C’est précisément un des aspects sur lesquels on a beaucoup travaillé. À vrai dire, c’est quelque chose que je connais parce que j’ai déjà adapté des romans au théâtre. Mais cette fois, toute la mise en scène prend en compte le point de vue de Louis. C’est lui qui nous emmène à travers cette histoire. Or en même temps, c’est lui qui parle le moins. Donc il faut qu’on écoute les autres personnages à travers son écoute à lui. C’est très important parce que cela implique une écoute active. Un autre aspect du personnage, c’est qu’il n’est pas toujours très sympathique. C’est une figure complexe.
Est-ce que ça ne vient pas du fait qu’il a rompu avec sa famille ? Il ne leur a pas donné de nouvelles pendant des années. Et puis vu ce qu’il est venu leur annoncer, il est en décalage complet avec eux…
Oui, il y a une forme d’incompréhension réciproque. Mais ce qui est extraordinaire, c’est que c’est une pièce qui parle d’amour tout le temps. Les autres n’arrêtent pas de l’appeler à l’aide. Ils ont besoin de lui. Il n’arrive jamais à être seul, parce que dès qu’il va dans l’une ou l’autre pièce de la maison, quelqu’un lui demande de l’aide. Que ce soit Suzanne, sa petite sœur, qui voudrait le suivre à Paris. Sa belle-sœur Catherine qui lui demande d’être plus attentif aux inquiétudes de son frère. Ou encore sa mère qui aimerait qu’il s’occupe un peu plus d’eux. Or lui ne sait pas comment répondre à toutes ces demandes. Avec en plus ce que le spectateur sait mais que les autres ignorent, le fait qu’il va bientôt mourir.

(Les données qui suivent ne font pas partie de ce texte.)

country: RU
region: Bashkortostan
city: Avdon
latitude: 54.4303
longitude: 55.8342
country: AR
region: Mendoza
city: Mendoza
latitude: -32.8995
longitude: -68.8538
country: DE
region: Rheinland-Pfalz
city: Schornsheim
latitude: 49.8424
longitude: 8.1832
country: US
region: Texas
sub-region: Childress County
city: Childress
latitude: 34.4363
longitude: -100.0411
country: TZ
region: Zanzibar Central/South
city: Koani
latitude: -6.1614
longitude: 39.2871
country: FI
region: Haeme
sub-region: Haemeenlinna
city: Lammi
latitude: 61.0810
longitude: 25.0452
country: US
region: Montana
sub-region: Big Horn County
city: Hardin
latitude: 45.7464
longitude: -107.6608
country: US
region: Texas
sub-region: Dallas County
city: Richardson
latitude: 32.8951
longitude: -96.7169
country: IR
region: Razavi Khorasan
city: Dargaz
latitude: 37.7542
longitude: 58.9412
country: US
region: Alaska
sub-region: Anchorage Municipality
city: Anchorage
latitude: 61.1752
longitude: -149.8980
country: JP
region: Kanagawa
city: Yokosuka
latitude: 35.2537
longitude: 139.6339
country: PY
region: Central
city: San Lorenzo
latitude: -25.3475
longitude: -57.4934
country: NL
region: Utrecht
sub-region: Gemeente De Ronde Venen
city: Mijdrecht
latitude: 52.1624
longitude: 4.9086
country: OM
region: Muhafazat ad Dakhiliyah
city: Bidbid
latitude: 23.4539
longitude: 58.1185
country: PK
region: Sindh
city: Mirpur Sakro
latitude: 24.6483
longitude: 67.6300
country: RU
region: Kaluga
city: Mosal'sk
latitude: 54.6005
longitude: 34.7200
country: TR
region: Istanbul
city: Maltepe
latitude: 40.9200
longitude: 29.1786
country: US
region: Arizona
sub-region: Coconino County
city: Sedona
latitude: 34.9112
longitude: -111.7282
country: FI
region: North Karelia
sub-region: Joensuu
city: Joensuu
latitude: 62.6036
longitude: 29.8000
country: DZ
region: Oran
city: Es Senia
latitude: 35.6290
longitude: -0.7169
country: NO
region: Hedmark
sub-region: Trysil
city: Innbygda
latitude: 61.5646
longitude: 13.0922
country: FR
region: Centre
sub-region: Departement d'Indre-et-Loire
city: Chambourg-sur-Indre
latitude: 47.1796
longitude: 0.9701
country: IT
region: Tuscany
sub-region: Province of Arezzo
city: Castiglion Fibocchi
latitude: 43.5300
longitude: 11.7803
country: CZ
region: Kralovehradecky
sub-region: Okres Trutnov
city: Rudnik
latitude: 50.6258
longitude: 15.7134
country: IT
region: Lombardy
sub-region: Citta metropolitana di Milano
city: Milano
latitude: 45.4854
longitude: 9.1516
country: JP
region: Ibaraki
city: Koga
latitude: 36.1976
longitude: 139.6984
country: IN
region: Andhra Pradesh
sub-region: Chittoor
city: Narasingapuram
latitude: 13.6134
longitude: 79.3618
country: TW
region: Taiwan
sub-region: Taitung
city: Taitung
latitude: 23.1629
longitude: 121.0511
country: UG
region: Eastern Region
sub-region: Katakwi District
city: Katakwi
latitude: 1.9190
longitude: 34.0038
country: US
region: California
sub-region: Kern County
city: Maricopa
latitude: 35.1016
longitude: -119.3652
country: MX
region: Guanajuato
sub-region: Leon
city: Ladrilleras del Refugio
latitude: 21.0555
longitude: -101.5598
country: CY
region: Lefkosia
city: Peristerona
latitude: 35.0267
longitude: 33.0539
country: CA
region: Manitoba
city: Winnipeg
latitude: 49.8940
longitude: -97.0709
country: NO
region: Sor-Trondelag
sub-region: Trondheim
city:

Est-ce qu’il n’y a pas aussi dans cette pièce dont le sujet est assez sombre des percées lumineuses inattendues, et même de l’humour ?
Bien sûr, c’est très important que quelque chose se passe entre eux qui est de l’ordre d’un éclaircissement ; que ce soit dans leurs pensées, dans leurs regards ou dans leurs sentiments. La pièce telle qu’on la joue se déroule sur une année. Il y a donc aussi le mouvement des saisons, le ciel qui change, les nuages, le soleil. Je crois qu’à un moment on oublie pourquoi Louis est venu. Parce qu’il n’arrive pas à leur dire la raison de sa visite et qu’en même temps cela n’est jamais évoqué. C’est là comme en suspend. Louis est souvent drôle par ailleurs. Cependant, même si la pièce est autobiographique, il est très différent de Jean-Luc Lagarce. Élizabeth Mazev qui joue la Mère dans le spectacle a été très proche de lui. Elle nous a dit qu’il n’était pas aussi distant et caustique que le personnage de Louis. C’était quelqu’un de très drôle et chaleureux. Du coup on essaie de se souvenir de ça pour infuser secrètement quelque chose de Jean-Luc Lagarce dans Louis.
Juste la fin du monde, de Jean-Luc Lagarce, mise en scène Guillaume Barbot. Le 4 octobre au théâtre Jean Vilar, Vitry-sur-Seine ; le 10 octobre au théâtre de Chelles ; le 16 octobre à Cachan ; du 3 au 22 novembre au Théâtre 13, Paris.